グラフ読解演習
##############################

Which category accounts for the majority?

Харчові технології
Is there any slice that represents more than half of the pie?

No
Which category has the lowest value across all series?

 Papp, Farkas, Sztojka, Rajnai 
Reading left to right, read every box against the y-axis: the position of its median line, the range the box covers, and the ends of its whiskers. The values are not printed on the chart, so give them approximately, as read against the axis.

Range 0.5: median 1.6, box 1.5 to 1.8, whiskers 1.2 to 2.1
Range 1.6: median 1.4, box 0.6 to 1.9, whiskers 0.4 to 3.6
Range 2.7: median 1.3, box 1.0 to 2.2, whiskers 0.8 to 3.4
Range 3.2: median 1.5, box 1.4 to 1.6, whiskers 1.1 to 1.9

##############################

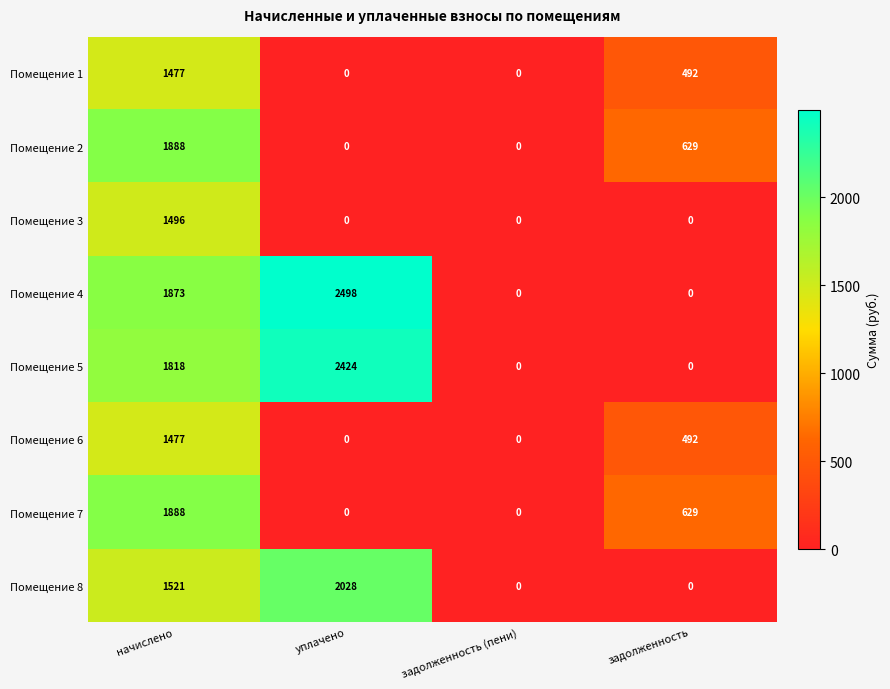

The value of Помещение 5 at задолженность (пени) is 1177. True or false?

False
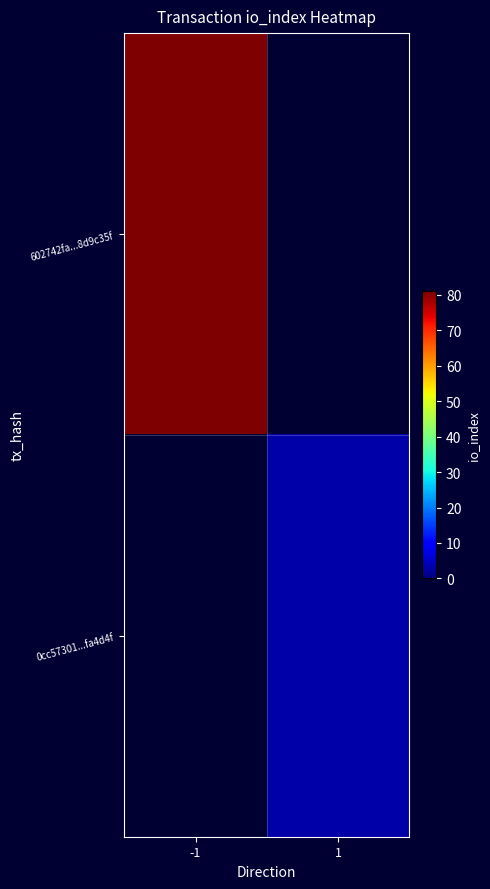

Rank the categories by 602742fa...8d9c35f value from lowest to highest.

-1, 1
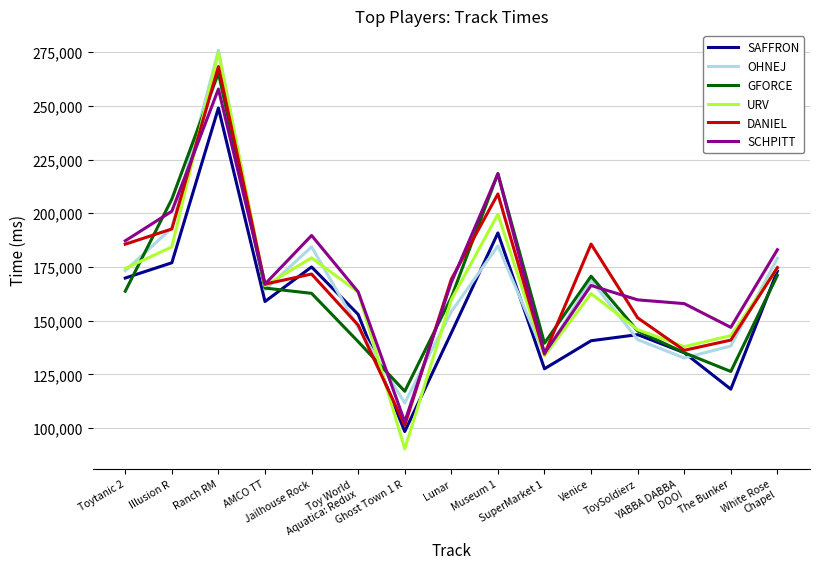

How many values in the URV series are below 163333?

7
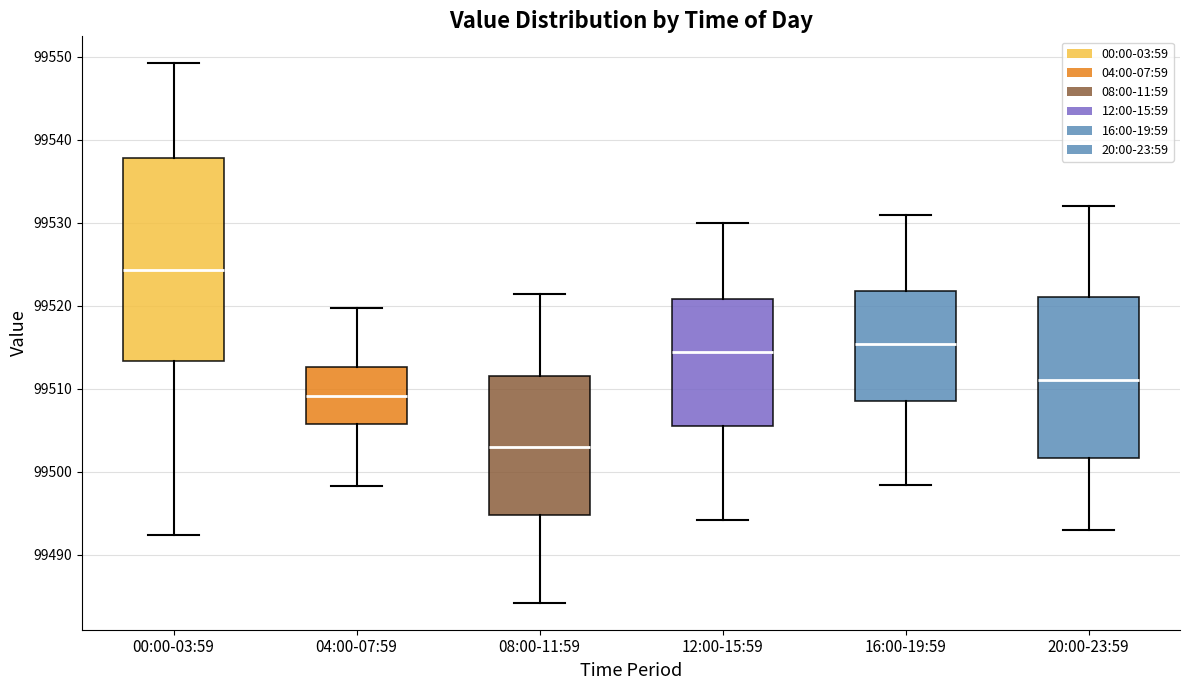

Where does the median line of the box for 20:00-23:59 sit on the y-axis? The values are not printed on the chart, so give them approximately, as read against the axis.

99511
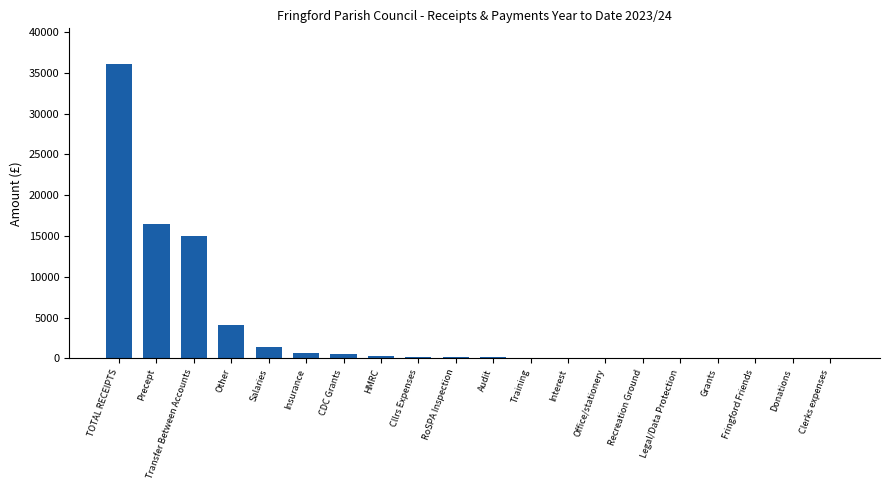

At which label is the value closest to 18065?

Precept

##############################

* [課題の概要] 「Which category accounts for the majority?」を含む行から「Reading left to」を含む行まで、両端の行も含めてすべてそのまま書き写してもらえますか。

* [解答例]
Which category accounts for the majority?

Харчові технології
Is there any slice that represents more than half of the pie?

No
Which category has the lowest value across all series?

 Papp, Farkas, Sztojka, Rajnai 
Reading left to right, read every box against the y-axis: the position of its median line, the range the box covers, and the ends of its whiskers. The values are not printed on the chart, so give them approximately, as read against the axis.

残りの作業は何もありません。